* _TO-DO ITEM_
In the data below, copy out everything from the line containing "The mechanism of" down to the line containing "###Undercollateralization", both included, and nothing else.

Source code paired with images:
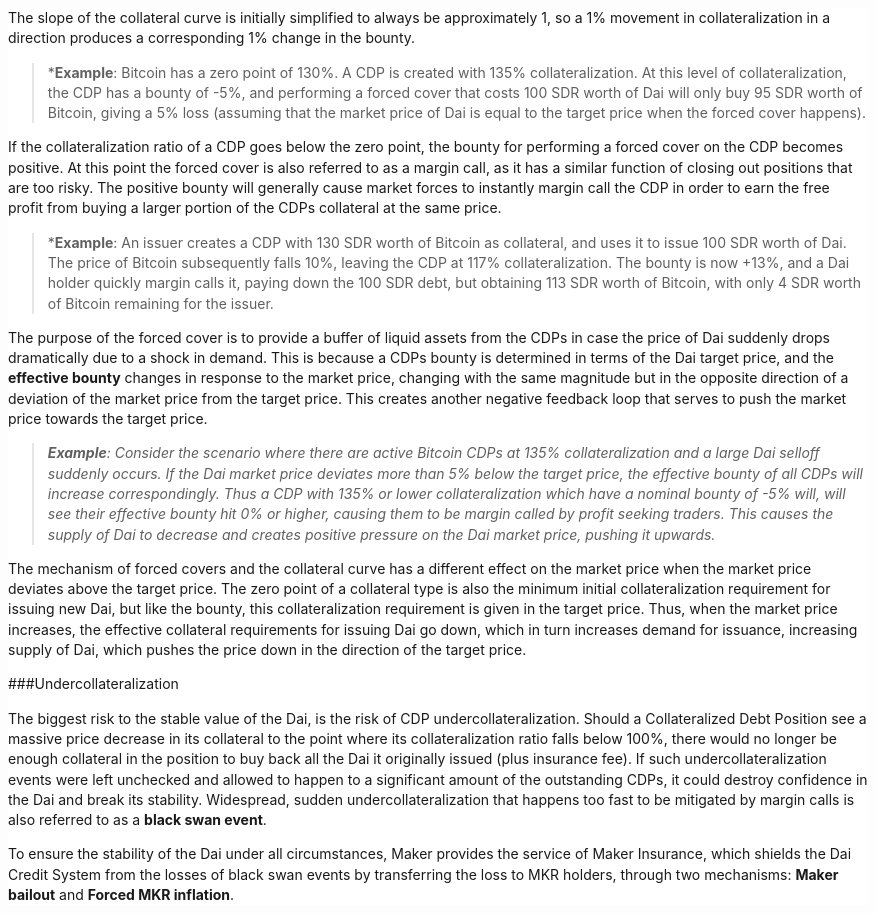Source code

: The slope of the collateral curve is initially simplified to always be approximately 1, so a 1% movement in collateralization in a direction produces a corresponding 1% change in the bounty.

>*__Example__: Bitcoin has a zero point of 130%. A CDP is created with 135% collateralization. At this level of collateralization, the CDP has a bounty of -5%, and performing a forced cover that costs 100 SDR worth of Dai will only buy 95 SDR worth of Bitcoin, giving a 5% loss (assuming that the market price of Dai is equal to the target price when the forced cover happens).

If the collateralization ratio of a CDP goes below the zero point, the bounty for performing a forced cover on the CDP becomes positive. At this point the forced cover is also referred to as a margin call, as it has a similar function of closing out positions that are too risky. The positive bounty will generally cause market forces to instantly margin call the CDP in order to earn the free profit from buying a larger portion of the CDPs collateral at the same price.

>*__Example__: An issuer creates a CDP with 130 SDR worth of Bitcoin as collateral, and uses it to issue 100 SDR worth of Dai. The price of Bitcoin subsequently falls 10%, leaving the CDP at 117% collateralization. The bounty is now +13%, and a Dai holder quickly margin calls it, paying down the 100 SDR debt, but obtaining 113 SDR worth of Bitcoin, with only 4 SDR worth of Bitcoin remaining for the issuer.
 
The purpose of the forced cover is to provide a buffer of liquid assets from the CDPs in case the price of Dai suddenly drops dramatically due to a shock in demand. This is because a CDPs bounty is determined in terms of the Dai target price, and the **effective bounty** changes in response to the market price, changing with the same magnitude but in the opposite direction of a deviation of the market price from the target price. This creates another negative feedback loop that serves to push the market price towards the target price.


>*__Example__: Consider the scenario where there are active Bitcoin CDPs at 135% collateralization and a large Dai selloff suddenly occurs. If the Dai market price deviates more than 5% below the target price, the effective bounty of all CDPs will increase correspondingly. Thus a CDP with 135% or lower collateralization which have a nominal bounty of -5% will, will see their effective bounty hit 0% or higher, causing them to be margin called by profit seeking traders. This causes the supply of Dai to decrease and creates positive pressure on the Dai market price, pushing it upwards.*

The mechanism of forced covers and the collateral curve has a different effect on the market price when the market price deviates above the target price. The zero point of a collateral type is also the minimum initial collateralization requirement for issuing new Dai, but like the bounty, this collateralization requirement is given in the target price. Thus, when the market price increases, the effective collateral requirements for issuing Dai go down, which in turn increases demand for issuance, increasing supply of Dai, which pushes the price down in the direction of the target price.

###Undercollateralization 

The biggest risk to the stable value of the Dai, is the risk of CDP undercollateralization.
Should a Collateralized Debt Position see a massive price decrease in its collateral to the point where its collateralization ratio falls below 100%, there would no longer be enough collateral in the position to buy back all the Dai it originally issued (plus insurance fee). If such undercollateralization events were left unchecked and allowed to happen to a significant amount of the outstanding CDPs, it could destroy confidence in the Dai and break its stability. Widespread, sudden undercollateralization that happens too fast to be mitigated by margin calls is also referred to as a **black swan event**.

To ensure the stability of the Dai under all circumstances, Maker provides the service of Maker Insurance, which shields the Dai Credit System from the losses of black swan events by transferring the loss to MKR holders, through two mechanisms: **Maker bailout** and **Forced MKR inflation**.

* * *

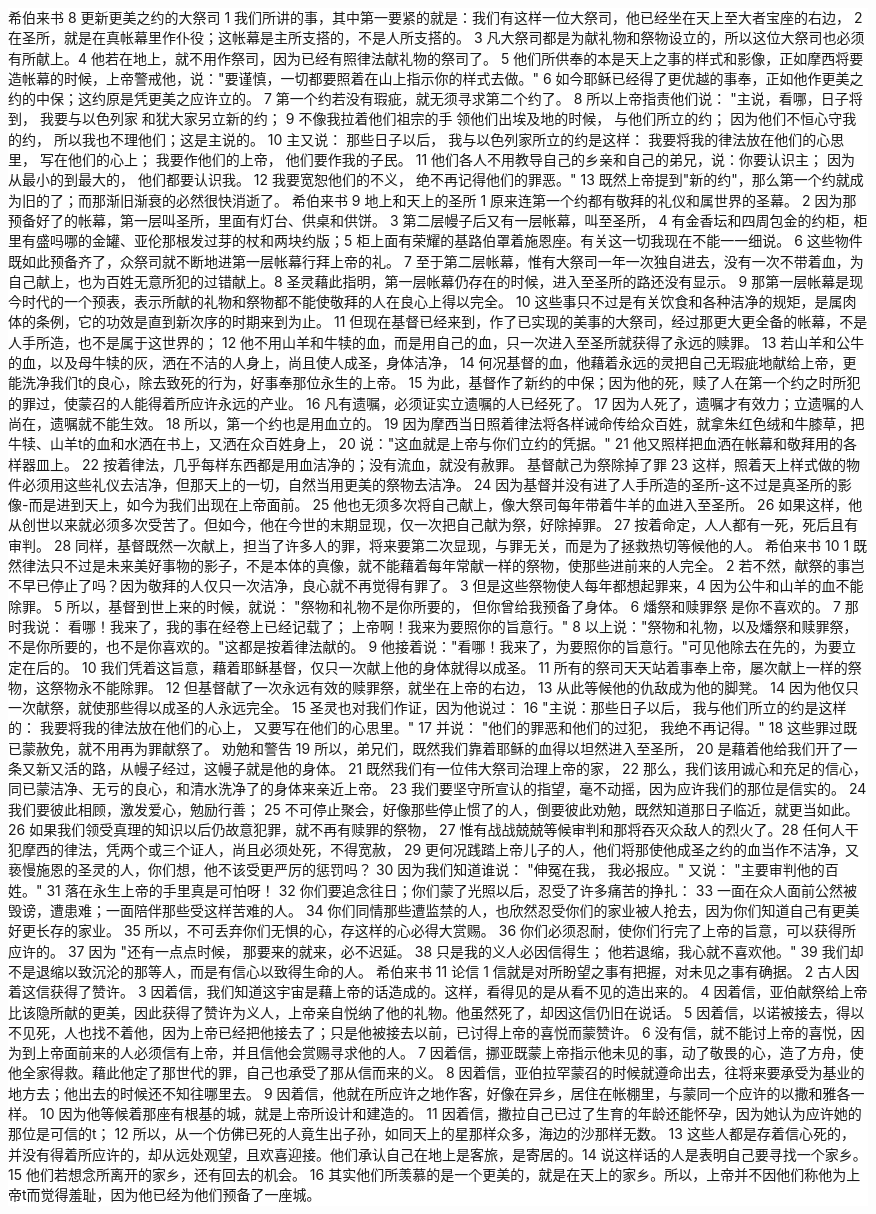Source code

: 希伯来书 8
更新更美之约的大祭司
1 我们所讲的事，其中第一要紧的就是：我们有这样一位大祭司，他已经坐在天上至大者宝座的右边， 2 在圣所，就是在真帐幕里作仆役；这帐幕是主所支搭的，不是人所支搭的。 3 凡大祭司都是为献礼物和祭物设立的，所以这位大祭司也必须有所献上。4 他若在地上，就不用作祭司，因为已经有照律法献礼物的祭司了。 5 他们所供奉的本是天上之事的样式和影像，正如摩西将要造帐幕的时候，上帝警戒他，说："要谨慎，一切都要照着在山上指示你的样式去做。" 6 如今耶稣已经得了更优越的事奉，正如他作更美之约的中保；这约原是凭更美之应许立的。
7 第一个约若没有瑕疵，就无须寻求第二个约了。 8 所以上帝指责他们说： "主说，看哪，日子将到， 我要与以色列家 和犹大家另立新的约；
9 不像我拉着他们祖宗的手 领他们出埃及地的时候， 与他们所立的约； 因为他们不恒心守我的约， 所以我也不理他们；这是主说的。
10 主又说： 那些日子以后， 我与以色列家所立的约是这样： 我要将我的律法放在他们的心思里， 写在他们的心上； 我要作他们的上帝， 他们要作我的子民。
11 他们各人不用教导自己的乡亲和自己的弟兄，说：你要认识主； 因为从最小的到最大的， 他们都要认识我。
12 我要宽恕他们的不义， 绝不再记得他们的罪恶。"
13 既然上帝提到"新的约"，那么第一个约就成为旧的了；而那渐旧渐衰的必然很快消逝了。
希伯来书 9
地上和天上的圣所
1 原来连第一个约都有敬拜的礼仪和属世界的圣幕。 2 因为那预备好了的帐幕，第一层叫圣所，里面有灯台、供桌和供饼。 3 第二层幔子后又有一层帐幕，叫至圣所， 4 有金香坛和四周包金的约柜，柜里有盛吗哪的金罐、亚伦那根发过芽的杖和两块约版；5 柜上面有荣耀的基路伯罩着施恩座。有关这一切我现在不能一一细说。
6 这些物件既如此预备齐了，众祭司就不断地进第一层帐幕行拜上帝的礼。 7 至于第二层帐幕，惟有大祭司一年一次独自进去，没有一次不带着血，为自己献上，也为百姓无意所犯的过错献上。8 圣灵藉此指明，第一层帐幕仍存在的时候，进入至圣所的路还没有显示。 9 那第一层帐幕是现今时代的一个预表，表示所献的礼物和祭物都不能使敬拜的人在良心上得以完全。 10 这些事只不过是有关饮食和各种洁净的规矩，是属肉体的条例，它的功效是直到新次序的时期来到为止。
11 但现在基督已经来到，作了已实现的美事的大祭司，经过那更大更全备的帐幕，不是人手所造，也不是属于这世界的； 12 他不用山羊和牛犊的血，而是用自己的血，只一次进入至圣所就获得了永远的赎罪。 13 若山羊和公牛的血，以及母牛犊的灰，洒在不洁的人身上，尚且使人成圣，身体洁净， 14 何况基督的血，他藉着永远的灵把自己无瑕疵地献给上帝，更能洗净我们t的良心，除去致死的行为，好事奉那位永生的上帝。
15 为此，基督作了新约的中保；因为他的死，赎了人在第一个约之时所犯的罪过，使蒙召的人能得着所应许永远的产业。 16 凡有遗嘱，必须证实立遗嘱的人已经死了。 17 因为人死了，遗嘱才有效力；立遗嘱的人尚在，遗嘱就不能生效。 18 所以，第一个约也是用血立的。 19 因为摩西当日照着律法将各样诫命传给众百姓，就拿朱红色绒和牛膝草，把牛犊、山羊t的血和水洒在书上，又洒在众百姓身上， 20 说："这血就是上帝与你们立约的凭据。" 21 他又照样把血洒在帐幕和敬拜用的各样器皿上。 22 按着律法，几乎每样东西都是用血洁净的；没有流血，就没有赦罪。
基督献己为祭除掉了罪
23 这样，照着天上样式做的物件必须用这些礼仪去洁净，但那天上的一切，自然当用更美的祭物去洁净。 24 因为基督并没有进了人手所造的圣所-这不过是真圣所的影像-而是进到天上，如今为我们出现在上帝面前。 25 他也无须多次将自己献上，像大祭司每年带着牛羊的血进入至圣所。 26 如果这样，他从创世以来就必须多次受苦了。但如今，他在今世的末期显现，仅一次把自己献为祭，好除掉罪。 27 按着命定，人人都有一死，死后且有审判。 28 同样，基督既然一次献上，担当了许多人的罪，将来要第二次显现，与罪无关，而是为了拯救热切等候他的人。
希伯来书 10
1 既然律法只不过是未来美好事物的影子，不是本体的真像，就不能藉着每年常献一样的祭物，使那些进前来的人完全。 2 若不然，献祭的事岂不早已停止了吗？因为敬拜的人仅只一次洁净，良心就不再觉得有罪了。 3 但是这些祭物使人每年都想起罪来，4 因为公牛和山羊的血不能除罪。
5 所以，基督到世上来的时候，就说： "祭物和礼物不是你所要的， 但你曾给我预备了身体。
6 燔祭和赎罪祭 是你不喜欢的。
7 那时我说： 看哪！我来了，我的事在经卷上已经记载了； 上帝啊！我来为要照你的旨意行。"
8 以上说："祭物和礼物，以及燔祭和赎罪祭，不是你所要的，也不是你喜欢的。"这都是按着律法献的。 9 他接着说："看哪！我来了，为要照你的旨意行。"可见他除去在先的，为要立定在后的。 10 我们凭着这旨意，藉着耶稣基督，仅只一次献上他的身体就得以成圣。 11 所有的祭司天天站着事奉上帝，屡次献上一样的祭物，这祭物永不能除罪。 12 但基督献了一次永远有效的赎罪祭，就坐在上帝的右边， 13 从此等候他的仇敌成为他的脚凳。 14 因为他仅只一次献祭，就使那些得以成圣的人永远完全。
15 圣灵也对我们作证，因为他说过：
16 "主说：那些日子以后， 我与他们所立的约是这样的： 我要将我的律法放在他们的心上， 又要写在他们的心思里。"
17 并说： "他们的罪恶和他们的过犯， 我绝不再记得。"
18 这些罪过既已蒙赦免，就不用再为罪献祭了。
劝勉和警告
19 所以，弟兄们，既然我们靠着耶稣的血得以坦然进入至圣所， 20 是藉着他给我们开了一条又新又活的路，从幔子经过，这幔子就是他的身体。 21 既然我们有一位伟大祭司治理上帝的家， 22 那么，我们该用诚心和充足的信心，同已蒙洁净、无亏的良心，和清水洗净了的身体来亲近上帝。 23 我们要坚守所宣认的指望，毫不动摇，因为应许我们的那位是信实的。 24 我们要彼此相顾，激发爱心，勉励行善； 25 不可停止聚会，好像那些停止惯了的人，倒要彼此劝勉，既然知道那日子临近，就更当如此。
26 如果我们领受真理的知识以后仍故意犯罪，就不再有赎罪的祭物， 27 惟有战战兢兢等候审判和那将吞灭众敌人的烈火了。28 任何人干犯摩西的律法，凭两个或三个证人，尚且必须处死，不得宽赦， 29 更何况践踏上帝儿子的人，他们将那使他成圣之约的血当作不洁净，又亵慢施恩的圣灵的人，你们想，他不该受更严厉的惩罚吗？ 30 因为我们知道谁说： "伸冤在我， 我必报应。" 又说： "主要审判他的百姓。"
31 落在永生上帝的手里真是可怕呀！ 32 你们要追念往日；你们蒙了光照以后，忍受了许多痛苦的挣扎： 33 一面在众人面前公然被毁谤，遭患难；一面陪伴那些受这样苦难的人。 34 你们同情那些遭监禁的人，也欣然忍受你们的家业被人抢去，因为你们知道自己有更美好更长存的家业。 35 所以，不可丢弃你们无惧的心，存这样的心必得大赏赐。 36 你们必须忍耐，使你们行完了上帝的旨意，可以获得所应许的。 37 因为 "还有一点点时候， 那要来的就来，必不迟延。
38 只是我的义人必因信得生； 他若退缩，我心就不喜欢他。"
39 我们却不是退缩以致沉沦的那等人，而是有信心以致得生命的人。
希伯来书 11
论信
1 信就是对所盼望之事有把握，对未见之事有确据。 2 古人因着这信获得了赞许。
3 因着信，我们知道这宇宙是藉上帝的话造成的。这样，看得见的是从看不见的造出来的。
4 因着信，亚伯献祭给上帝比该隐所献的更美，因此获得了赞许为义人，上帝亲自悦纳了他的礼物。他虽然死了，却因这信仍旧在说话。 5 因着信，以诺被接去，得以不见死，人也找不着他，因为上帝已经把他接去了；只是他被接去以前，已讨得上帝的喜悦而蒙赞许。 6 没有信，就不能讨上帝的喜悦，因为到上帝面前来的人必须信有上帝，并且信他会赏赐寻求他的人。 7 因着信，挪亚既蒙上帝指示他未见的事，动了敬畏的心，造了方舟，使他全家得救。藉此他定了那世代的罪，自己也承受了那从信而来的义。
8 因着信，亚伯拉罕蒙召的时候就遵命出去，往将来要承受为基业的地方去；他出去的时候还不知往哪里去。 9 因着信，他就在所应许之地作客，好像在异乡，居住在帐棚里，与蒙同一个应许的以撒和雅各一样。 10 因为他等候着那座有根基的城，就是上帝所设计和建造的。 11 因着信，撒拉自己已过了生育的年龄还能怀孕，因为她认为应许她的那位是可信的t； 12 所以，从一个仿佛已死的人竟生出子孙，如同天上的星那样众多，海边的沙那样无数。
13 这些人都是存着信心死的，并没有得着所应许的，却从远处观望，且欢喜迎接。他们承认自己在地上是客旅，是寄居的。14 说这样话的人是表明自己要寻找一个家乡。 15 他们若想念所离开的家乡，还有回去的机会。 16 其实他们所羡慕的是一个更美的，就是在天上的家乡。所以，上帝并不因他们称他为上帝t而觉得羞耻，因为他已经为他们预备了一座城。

--

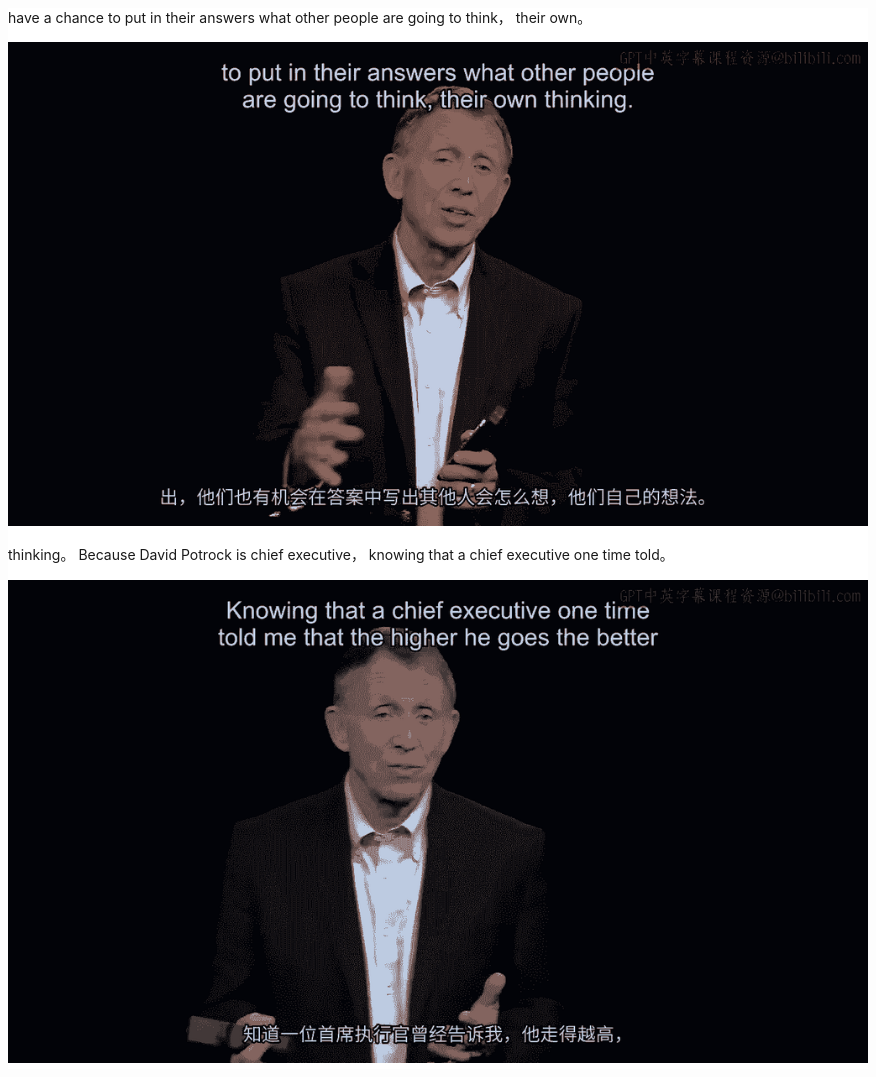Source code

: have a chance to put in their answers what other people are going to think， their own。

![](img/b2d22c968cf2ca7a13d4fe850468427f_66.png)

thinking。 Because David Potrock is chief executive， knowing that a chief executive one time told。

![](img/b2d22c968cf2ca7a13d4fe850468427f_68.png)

* _OUTPUT FOR THIS TASK_
The mechanism of forced covers and the collateral curve has a different effect on the market price when the market price deviates above the target price. The zero point of a collateral type is also the minimum initial collateralization requirement for issuing new Dai, but like the bounty, this collateralization requirement is given in the target price. Thus, when the market price increases, the effective collateral requirements for issuing Dai go down, which in turn increases demand for issuance, increasing supply of Dai, which pushes the price down in the direction of the target price.

###Undercollateralization 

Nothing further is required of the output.